Render the part of the material that opens with the line containing "latitude: 37.5402" and closes with the line containing "longitude: 137.2686", both ends included, as a Markdown table with the columns Row and Line. Omit blank lines, and leave the pictures out of the answer.

== Task input

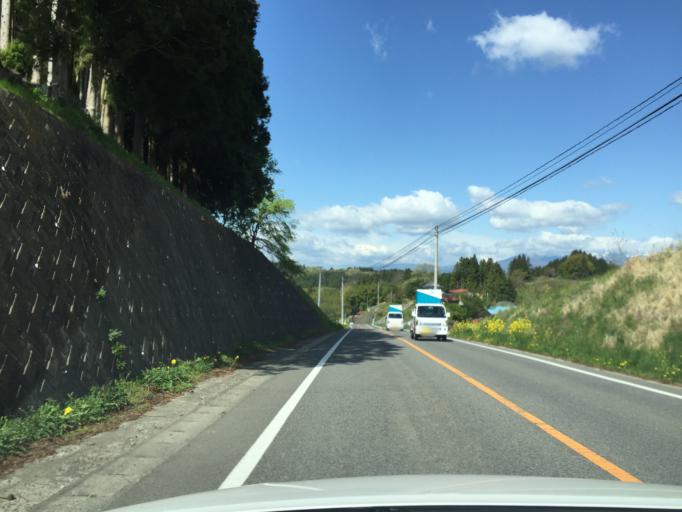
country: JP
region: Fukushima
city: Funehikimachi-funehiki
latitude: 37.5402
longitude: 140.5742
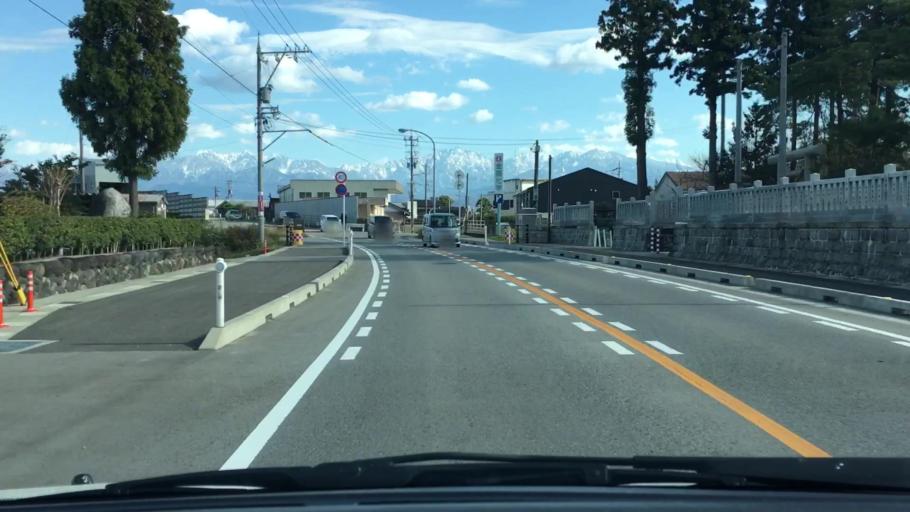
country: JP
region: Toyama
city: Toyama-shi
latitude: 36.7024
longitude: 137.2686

====
== Task input

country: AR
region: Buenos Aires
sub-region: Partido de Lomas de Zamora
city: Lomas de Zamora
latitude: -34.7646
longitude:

====
== Task input

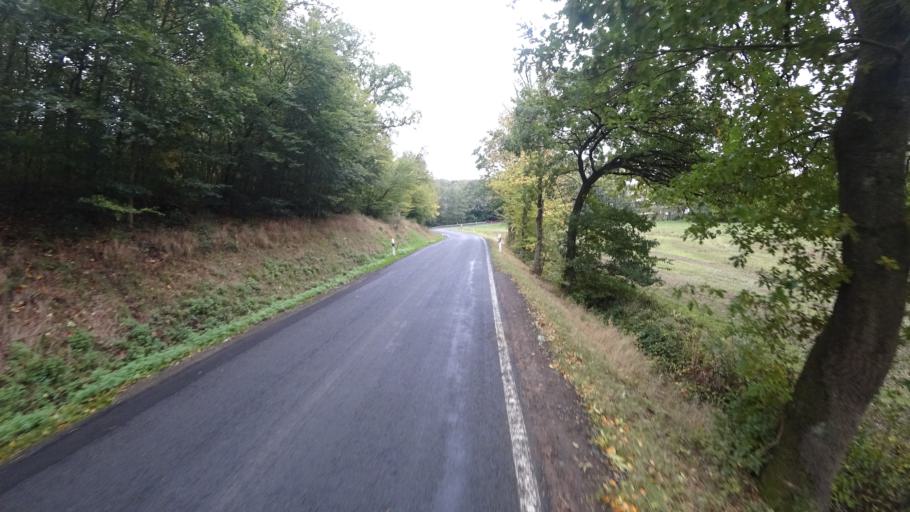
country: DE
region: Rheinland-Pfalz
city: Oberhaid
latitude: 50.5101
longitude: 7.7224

====

Worked answer:
| Row | Line |
|---|---|
| 1 | latitude: 37.5402 |
| 2 | longitude: 140.5742 |
| 3 | country: JP |
| 4 | region: Toyama |
| 5 | city: Toyama-shi |
| 6 | latitude: 36.7024 |
| 7 | longitude: 137.2686 |